- [Extracted page text data]:

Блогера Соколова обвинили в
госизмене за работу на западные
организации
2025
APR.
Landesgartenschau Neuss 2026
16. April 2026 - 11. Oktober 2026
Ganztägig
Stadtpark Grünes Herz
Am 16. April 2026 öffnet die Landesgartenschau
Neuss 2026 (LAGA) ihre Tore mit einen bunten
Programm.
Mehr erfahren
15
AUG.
==
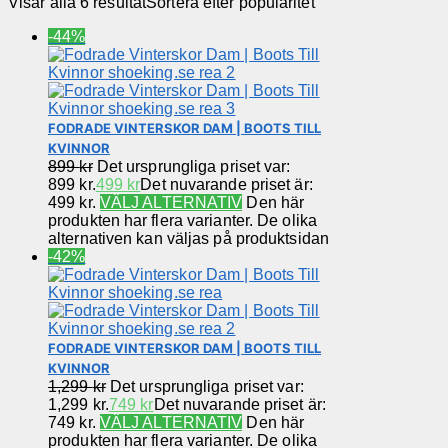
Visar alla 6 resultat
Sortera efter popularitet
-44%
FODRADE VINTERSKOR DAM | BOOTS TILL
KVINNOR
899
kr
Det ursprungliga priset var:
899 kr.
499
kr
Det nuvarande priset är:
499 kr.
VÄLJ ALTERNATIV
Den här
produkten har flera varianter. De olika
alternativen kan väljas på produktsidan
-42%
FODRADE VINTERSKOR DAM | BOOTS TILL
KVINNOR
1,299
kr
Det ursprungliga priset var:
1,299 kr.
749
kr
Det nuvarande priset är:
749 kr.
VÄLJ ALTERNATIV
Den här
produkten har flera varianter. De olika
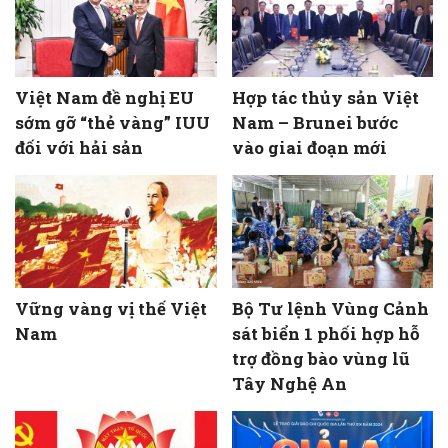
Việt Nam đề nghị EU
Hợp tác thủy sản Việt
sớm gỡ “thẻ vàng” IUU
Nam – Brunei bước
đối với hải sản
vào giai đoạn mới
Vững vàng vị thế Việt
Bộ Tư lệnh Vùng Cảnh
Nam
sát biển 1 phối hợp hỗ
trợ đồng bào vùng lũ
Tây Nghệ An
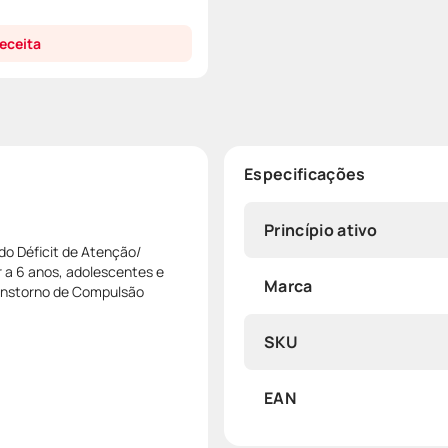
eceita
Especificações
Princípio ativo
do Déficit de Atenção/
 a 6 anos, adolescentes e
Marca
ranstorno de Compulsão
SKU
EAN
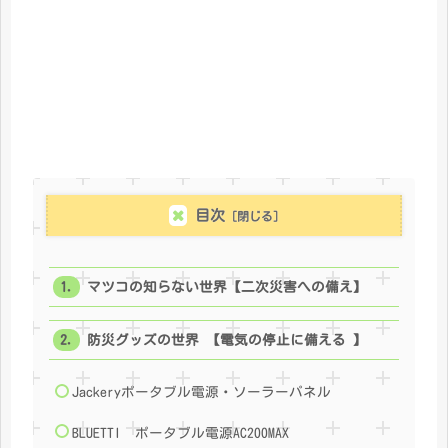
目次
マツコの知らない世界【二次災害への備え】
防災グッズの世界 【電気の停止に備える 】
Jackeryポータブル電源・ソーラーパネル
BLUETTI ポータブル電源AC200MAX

- [Directive]: Each line above that contains the word "Neuss" counts once; give the total and no other text.

- [Expected answer]: 2